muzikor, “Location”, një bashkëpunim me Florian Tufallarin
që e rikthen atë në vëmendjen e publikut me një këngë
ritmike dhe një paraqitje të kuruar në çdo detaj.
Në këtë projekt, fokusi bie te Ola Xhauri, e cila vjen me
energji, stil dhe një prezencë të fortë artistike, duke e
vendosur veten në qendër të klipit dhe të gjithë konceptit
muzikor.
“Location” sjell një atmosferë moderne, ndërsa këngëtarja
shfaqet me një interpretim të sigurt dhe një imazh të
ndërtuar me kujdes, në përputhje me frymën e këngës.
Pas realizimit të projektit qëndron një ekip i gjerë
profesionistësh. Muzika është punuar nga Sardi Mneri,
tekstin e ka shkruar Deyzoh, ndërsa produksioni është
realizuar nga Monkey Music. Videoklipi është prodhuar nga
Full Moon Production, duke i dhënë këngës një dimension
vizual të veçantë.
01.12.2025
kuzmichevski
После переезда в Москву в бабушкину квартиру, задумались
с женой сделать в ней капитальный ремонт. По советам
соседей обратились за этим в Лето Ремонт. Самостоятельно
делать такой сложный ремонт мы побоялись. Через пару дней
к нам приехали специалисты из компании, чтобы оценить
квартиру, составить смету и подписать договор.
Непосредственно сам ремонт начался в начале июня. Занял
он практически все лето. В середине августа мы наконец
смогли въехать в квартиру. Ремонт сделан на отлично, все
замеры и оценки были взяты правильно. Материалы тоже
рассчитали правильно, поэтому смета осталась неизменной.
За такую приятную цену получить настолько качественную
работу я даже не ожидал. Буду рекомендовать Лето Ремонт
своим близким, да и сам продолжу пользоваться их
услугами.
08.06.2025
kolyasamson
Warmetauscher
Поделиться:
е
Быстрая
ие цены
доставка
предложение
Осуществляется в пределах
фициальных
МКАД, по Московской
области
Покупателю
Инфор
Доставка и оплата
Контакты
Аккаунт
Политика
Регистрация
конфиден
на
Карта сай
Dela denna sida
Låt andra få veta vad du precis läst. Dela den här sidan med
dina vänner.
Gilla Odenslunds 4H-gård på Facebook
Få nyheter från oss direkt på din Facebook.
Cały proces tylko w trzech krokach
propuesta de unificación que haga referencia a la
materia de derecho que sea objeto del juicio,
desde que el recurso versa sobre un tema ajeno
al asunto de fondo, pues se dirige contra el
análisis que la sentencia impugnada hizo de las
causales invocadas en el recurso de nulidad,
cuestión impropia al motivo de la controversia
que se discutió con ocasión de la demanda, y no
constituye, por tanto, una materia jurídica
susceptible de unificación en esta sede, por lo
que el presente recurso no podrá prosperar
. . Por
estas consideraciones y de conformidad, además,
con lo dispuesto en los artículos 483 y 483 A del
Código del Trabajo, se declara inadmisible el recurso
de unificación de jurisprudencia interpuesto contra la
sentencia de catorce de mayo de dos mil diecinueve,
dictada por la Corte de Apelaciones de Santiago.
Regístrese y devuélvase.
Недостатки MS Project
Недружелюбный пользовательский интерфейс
▬▬▬
Exercise instructions: Copy out the lines above, from the very first one through the line containing "он практически все", that line included, with every character unchanged.

Reply to the exercise:
muzikor, “Location”, një bashkëpunim me Florian Tufallarin
që e rikthen atë në vëmendjen e publikut me një këngë
ritmike dhe një paraqitje të kuruar në çdo detaj.
Në këtë projekt, fokusi bie te Ola Xhauri, e cila vjen me
energji, stil dhe një prezencë të fortë artistike, duke e
vendosur veten në qendër të klipit dhe të gjithë konceptit
muzikor.
“Location” sjell një atmosferë moderne, ndërsa këngëtarja
shfaqet me një interpretim të sigurt dhe një imazh të
ndërtuar me kujdes, në përputhje me frymën e këngës.
Pas realizimit të projektit qëndron një ekip i gjerë
profesionistësh. Muzika është punuar nga Sardi Mneri,
tekstin e ka shkruar Deyzoh, ndërsa produksioni është
realizuar nga Monkey Music. Videoklipi është prodhuar nga
Full Moon Production, duke i dhënë këngës një dimension
vizual të veçantë.
01.12.2025
kuzmichevski
После переезда в Москву в бабушкину квартиру, задумались
с женой сделать в ней капитальный ремонт. По советам
соседей обратились за этим в Лето Ремонт. Самостоятельно
делать такой сложный ремонт мы побоялись. Через пару дней
к нам приехали специалисты из компании, чтобы оценить
квартиру, составить смету и подписать договор.
Непосредственно сам ремонт начался в начале июня. Занял
он практически все лето. В середине августа мы наконец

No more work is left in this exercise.